● Work item:
Output the data word for word, dropping every image.

● Provided data:
※

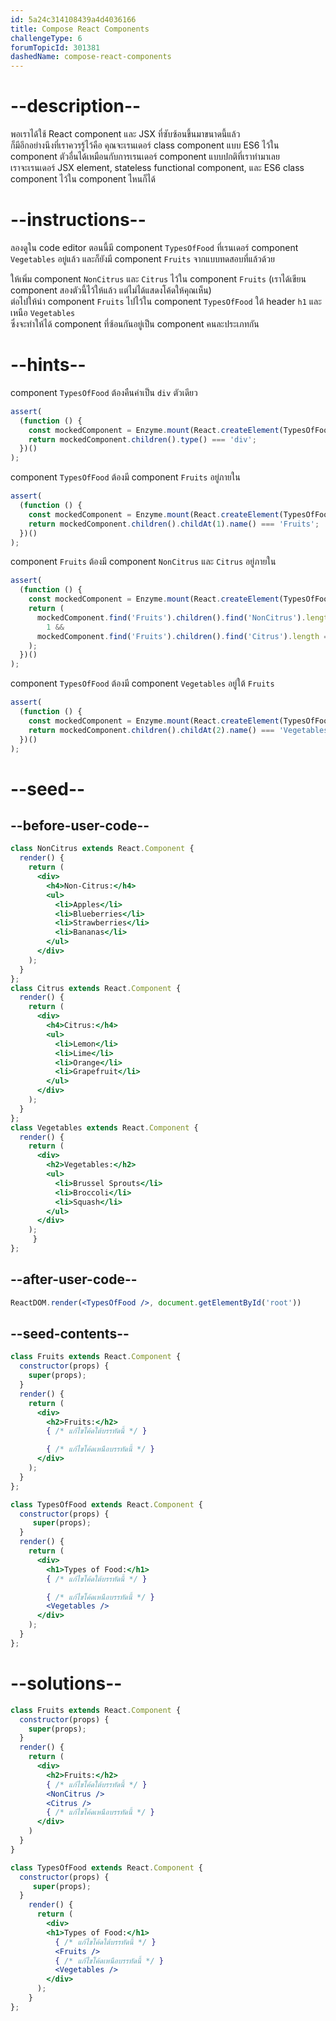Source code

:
 ```yaml
---
id: 5a24c314108439a4d4036166
title: Compose React Components
challengeType: 6
forumTopicId: 301381
dashedName: compose-react-components
---
```


# --description--

พอเราได้ใช้ React component และ JSX ที่ซับซ้อนขึ้นมาขนาดนี้แล้ว  
ก็มีอีกอย่างนึงที่เราควรรู้ไว้คือ คุณจะเรนเดอร์ class component แบบ ES6 ไว้ใน component ตัวอื่นได้เหมือนกับการเรนเดอร์ component แบบปกติที่เราทำมาเลย  
เราจะเรนเดอร์ JSX element, stateless functional component, และ ES6 class component ไว้ใน component ไหนก็ได้

# --instructions--

ลองดูใน code editor ตอนนี้มี component `TypesOfFood` ที่เรนเดอร์ component `Vegetables` อยู่แล้ว และก็ยังมี component `Fruits` จากแบบทดสอบที่แล้วด้วย

ให้เพิ่ม component `NonCitrus` และ `Citrus` ไว้ใน component `Fruits` (เราได้เขียน component สองตัวนี้ไว้ให้แล้ว แต่ไม่ได้แสดงโค้ดให้คุณเห็น)  
ต่อไปให้นำ component `Fruits` ไปไว้ใน component `TypesOfFood` ใต้ header `h1` และเหนือ `Vegetables`  
ซึ่งจะทำให้ได้ component ที่ซ้อนกันอยู่เป็น component คนละประเภทกัน

# --hints--

component `TypesOfFood` ต้องคืนค่าเป็น `div` ตัวเดียว

```js
assert(
  (function () {
    const mockedComponent = Enzyme.mount(React.createElement(TypesOfFood));
    return mockedComponent.children().type() === 'div';
  })()
);
```

component `TypesOfFood` ต้องมี component `Fruits` อยู่ภายใน

```js
assert(
  (function () {
    const mockedComponent = Enzyme.mount(React.createElement(TypesOfFood));
    return mockedComponent.children().childAt(1).name() === 'Fruits';
  })()
);
```

component `Fruits` ต้องมี component `NonCitrus` และ `Citrus` อยู่ภายใน

```js
assert(
  (function () {
    const mockedComponent = Enzyme.mount(React.createElement(TypesOfFood));
    return (
      mockedComponent.find('Fruits').children().find('NonCitrus').length ===
        1 &&
      mockedComponent.find('Fruits').children().find('Citrus').length === 1
    );
  })()
);
```

component `TypesOfFood` ต้องมี component `Vegetables` อยู่ใต้ `Fruits` 

```js
assert(
  (function () {
    const mockedComponent = Enzyme.mount(React.createElement(TypesOfFood));
    return mockedComponent.children().childAt(2).name() === 'Vegetables';
  })()
);
```

# --seed--

## --before-user-code--

```jsx
class NonCitrus extends React.Component {
  render() {
    return (
      <div>
        <h4>Non-Citrus:</h4>
        <ul>
          <li>Apples</li>
          <li>Blueberries</li>
          <li>Strawberries</li>
          <li>Bananas</li>
        </ul>
      </div>
    );
  }
};
class Citrus extends React.Component {
  render() {
    return (
      <div>
        <h4>Citrus:</h4>
        <ul>
          <li>Lemon</li>
          <li>Lime</li>
          <li>Orange</li>
          <li>Grapefruit</li>
        </ul>
      </div>
    );
  }
};
class Vegetables extends React.Component {
  render() {
    return (
      <div>
        <h2>Vegetables:</h2>
        <ul>
          <li>Brussel Sprouts</li>
          <li>Broccoli</li>
          <li>Squash</li>
        </ul>
      </div>
    );
     }
};
```

## --after-user-code--

```jsx
ReactDOM.render(<TypesOfFood />, document.getElementById('root'))
```

## --seed-contents--

```jsx
class Fruits extends React.Component {
  constructor(props) {
    super(props);
  }
  render() {
    return (
      <div>
        <h2>Fruits:</h2>
        { /* แก้ไขโค้ดใต้บรรทัดนี้ */ }

        { /* แก้ไขโค้ดเหนือบรรทัดนี้ */ }
      </div>
    );
  }
};

class TypesOfFood extends React.Component {
  constructor(props) {
     super(props);
  }
  render() {
    return (
      <div>
        <h1>Types of Food:</h1>
        { /* แก้ไขโค้ดใต้บรรทัดนี้ */ }

        { /* แก้ไขโค้ดเหนือบรรทัดนี้ */ }
        <Vegetables />
      </div>
    );
  }
};
```

# --solutions--

```jsx
class Fruits extends React.Component {
  constructor(props) {
    super(props);
  }
  render() {
    return (
      <div>
        <h2>Fruits:</h2>
        { /* แก้ไขโค้ดใต้บรรทัดนี้ */ }
        <NonCitrus />
        <Citrus />
        { /* แก้ไขโค้ดเหนือบรรทัดนี้ */ }
      </div>
    )
  }
}

class TypesOfFood extends React.Component {
  constructor(props) {
     super(props);
  }
    render() {
      return (
        <div>
        <h1>Types of Food:</h1>
          { /* แก้ไขโค้ดใต้บรรทัดนี้ */ }
          <Fruits />
          { /* แก้ไขโค้ดเหนือบรรทัดนี้ */ }
          <Vegetables />
        </div>
      );
    }
};
```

※

● Output:
Source code

:
 ```yaml
---
id: 5a24c314108439a4d4036166
title: Compose React Components
challengeType: 6
forumTopicId: 301381
dashedName: compose-react-components
---
```


# --description--

พอเราได้ใช้ React component และ JSX ที่ซับซ้อนขึ้นมาขนาดนี้แล้ว  
ก็มีอีกอย่างนึงที่เราควรรู้ไว้คือ คุณจะเรนเดอร์ class component แบบ ES6 ไว้ใน component ตัวอื่นได้เหมือนกับการเรนเดอร์ component แบบปกติที่เราทำมาเลย  
เราจะเรนเดอร์ JSX element, stateless functional component, และ ES6 class component ไว้ใน component ไหนก็ได้

# --instructions--

ลองดูใน code editor ตอนนี้มี component `TypesOfFood` ที่เรนเดอร์ component `Vegetables` อยู่แล้ว และก็ยังมี component `Fruits` จากแบบทดสอบที่แล้วด้วย

ให้เพิ่ม component `NonCitrus` และ `Citrus` ไว้ใน component `Fruits` (เราได้เขียน component สองตัวนี้ไว้ให้แล้ว แต่ไม่ได้แสดงโค้ดให้คุณเห็น)  
ต่อไปให้นำ component `Fruits` ไปไว้ใน component `TypesOfFood` ใต้ header `h1` และเหนือ `Vegetables`  
ซึ่งจะทำให้ได้ component ที่ซ้อนกันอยู่เป็น component คนละประเภทกัน

# --hints--

component `TypesOfFood` ต้องคืนค่าเป็น `div` ตัวเดียว

```js
assert(
  (function () {
    const mockedComponent = Enzyme.mount(React.createElement(TypesOfFood));
    return mockedComponent.children().type() === 'div';
  })()
);
```

component `TypesOfFood` ต้องมี component `Fruits` อยู่ภายใน

```js
assert(
  (function () {
    const mockedComponent = Enzyme.mount(React.createElement(TypesOfFood));
    return mockedComponent.children().childAt(1).name() === 'Fruits';
  })()
);
```

component `Fruits` ต้องมี component `NonCitrus` และ `Citrus` อยู่ภายใน

```js
assert(
  (function () {
    const mockedComponent = Enzyme.mount(React.createElement(TypesOfFood));
    return (
      mockedComponent.find('Fruits').children().find('NonCitrus').length ===
        1 &&
      mockedComponent.find('Fruits').children().find('Citrus').length === 1
    );
  })()
);
```

component `TypesOfFood` ต้องมี component `Vegetables` อยู่ใต้ `Fruits` 

```js
assert(
  (function () {
    const mockedComponent = Enzyme.mount(React.createElement(TypesOfFood));
    return mockedComponent.children().childAt(2).name() === 'Vegetables';
  })()
);
```

# --seed--

## --before-user-code--

```jsx
class NonCitrus extends React.Component {
  render() {
    return (
      <div>
        <h4>Non-Citrus:</h4>
        <ul>
          <li>Apples</li>
          <li>Blueberries</li>
          <li>Strawberries</li>
          <li>Bananas</li>
        </ul>
      </div>
    );
  }
};
class Citrus extends React.Component {
  render() {
    return (
      <div>
        <h4>Citrus:</h4>
        <ul>
          <li>Lemon</li>
          <li>Lime</li>
          <li>Orange</li>
          <li>Grapefruit</li>
        </ul>
      </div>
    );
  }
};
class Vegetables extends React.Component {
  render() {
    return (
      <div>
        <h2>Vegetables:</h2>
        <ul>
          <li>Brussel Sprouts</li>
          <li>Broccoli</li>
          <li>Squash</li>
        </ul>
      </div>
    );
     }
};
```

## --after-user-code--

```jsx
ReactDOM.render(<TypesOfFood />, document.getElementById('root'))
```

## --seed-contents--

```jsx
class Fruits extends React.Component {
  constructor(props) {
    super(props);
  }
  render() {
    return (
      <div>
        <h2>Fruits:</h2>
        { /* แก้ไขโค้ดใต้บรรทัดนี้ */ }

        { /* แก้ไขโค้ดเหนือบรรทัดนี้ */ }
      </div>
    );
  }
};

class TypesOfFood extends React.Component {
  constructor(props) {
     super(props);
  }
  render() {
    return (
      <div>
        <h1>Types of Food:</h1>
        { /* แก้ไขโค้ดใต้บรรทัดนี้ */ }

        { /* แก้ไขโค้ดเหนือบรรทัดนี้ */ }
        <Vegetables />
      </div>
    );
  }
};
```

# --solutions--

```jsx
class Fruits extends React.Component {
  constructor(props) {
    super(props);
  }
  render() {
    return (
      <div>
        <h2>Fruits:</h2>
        { /* แก้ไขโค้ดใต้บรรทัดนี้ */ }
        <NonCitrus />
        <Citrus />
        { /* แก้ไขโค้ดเหนือบรรทัดนี้ */ }
      </div>
    )
  }
}

class TypesOfFood extends React.Component {
  constructor(props) {
     super(props);
  }
    render() {
      return (
        <div>
        <h1>Types of Food:</h1>
          { /* แก้ไขโค้ดใต้บรรทัดนี้ */ }
          <Fruits />
          { /* แก้ไขโค้ดเหนือบรรทัดนี้ */ }
          <Vegetables />
        </div>
      );
    }
};
```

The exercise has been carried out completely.